Data virtualization is an approach to data integration that can be thought of as an alternative to the more common ETL/ELT + data warehouse based approach. With data virtualization, the source data is left in place and accessed on the fly as required by a client query. A data virtualization application creates an abstracted layer that brings together the different data sources and hides complexities associated with different data formats and storage locations.
It can be seen as a cheaper alternative to an ELT + Data warehouse approach. Its main disadvantage is that it only works on a small scale. It is not suitable for large data sets, large numbers of users or complex data transformations.
For more general info about the concept see this resource.
Who Are the Players?
A simple data virtualization solution can be implemented using a standard OLTP database such as Postgres or Oracle.
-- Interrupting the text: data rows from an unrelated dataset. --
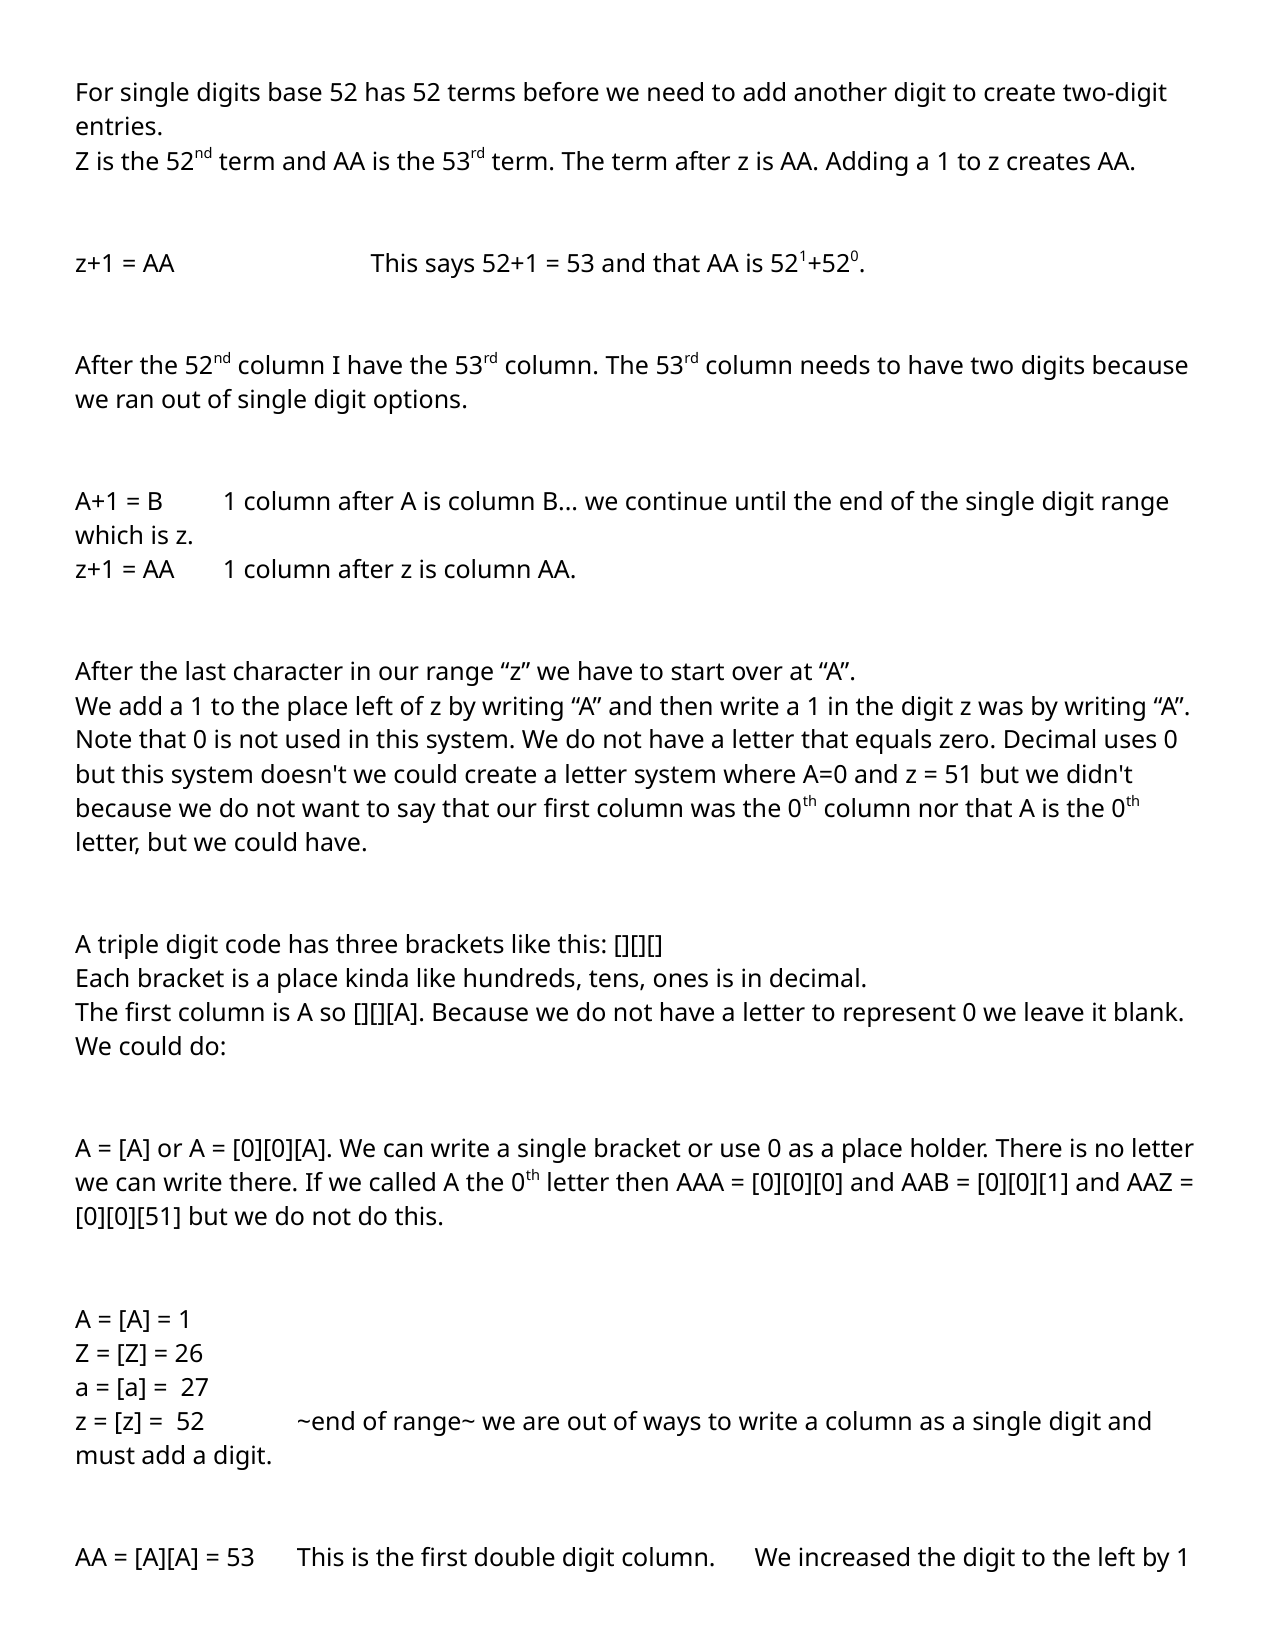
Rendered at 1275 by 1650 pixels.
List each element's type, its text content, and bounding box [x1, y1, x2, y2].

text We add a 1 to the place left of z by writing “A” and then write a 1 in the digit z was by writing “A”. [75, 688, 1200, 722]
text Each bracket is a place kinda like hundreds, tens, ones is in decimal. [75, 961, 1200, 995]
text After the last character in our range “z” we have to start over at “A”. [75, 654, 1200, 688]
text a = [a] = 27 [75, 1369, 1200, 1403]
text z+1 = AA 1 column after z is column AA. [75, 552, 1200, 586]
text AA = [A][A] = 53 This is the first double digit column. We increased the digit to the left by 1 [75, 1540, 1200, 1574]
text A+1 = B 1 column after A is column B... we continue until the end of the single digit range which is z. [75, 484, 1200, 552]
text z = [z] = 52 ~end of range~ we are out of ways to write a column as a single digit and must add a digit. [75, 1403, 1200, 1472]
text A triple digit code has three brackets like this: [][][] [75, 927, 1200, 961]
text The first column is A so [][][A]. Because we do not have a letter to represent 0 we leave it blank. We could do: [75, 995, 1200, 1063]
text Z = [Z] = 26 [75, 1335, 1200, 1369]
text For single digits base 52 has 52 terms before we need to add another digit to create two-digit entries. [75, 75, 1200, 143]
text A = [A] = 1 [75, 1301, 1200, 1335]
text After the 52nd column I have the 53rd column. The 53rd column needs to have two digits because we ran out of single digit options. [75, 347, 1200, 416]
text Note that 0 is not used in this system. We do not have a letter that equals zero. Decimal uses 0 but this system doesn't we could create a letter system where A=0 and z = 51 but we didn't because we do not want to say that our first column was the 0th column nor that A is the 0th letter, but we could have. [75, 722, 1200, 858]
text z+1 = AA This says 52+1 = 53 and that AA is 521+520. [75, 245, 1200, 279]
text Z is the 52nd term and AA is the 53rd term. The term after z is AA. Adding a 1 to z creates AA. [75, 143, 1200, 177]
text A = [A] or A = [0][0][A]. We can write a single bracket or use 0 as a place holder. There is no letter we can write there. If we called A the 0th letter then AAA = [0][0][0] and AAB = [0][0][1] and AAZ = [0][0][51] but we do not do this. [75, 1131, 1200, 1233]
There are dedicated data virtualization solutions available from Denodo, Tibco, Talend and others.
Denodo list the benefits of data virtualization characteristics in the diagram below:-
In response to the points they make:
Data Abstraction
Snowflake can abstract data, too. Inbuilt support for semi-structured data means we can used views to read things like JSON objects and return them as table-type objects that can then be accessed with simple SQL.
Zero Replication
This is the biggest weakness of data virtualization. Whenever data is queried, you’re relying on the compute power of whatever the source system happens to be. At peak times (such as near month end), the source system may be being heavily utilised for data entry, just as you also want to view a lot of dashboards. Modern dashboards can place heavy loads what can be quite old source systems (a single view of a single page of a Tableau dashboard might trigger 10-20 separate SQL queries). At best this means slow, uneven performance for the BI application. Worse, it can overload what could be mission critical systems like the ERP database at peak times. This risk and pain might still be worth it, if the only alternative were a large capital investment in hardware for a data warehouse. With snowflake of course you don’t need to do that. You just pay for the compute you need, as you need it.
Real-Time Data Delivery
This is a genuine strength of data virtualization. If the performance/reliability is not a concern, then querying the data sources directly will definitely give you up to minute data. The problem as per above is that this doesn’t scale. Snowflake by contrast can provide scalable near real-time access to streaming data using Snowpipe, or near real-time access to database data using a change data capture (CDC) tool. One of the leaders in CDC is HVR, purchased by Fivetran in 2023 and now integrated into their product.
Agility and Simplicity
A declarative, view based approach to business logic is definitely a good idea (I wrote a blog post on this subject). Having to do it all at query time to a source system means you’re quickly going to hit performance bottlenecks. In practice, this rules out anything but pretty basic transformations. When that happens, the need for complex transformations doesn’t go away. All it means is that the logic happens somewhere else. Often the output from data virtualization tools may just get downloaded as a data dump to a spreadsheet, so any notion of centralised control or single source of truth is lost.
By contrast, data stored in snowflake will already be accessible 10-100x faster than most OLTP data sources because of the hybrid/columnar structure of the snowflake data store. Where complex transformations are required, we can use materialized views or dynamic tables to further improve performance. For the most complex transformations that can’t easily be done in SQL, we can use stored procedures written in JavaScript or Python, or we can even use external calls to lambda functions. Snowflake can be simple, but it can also be advanced when you need it.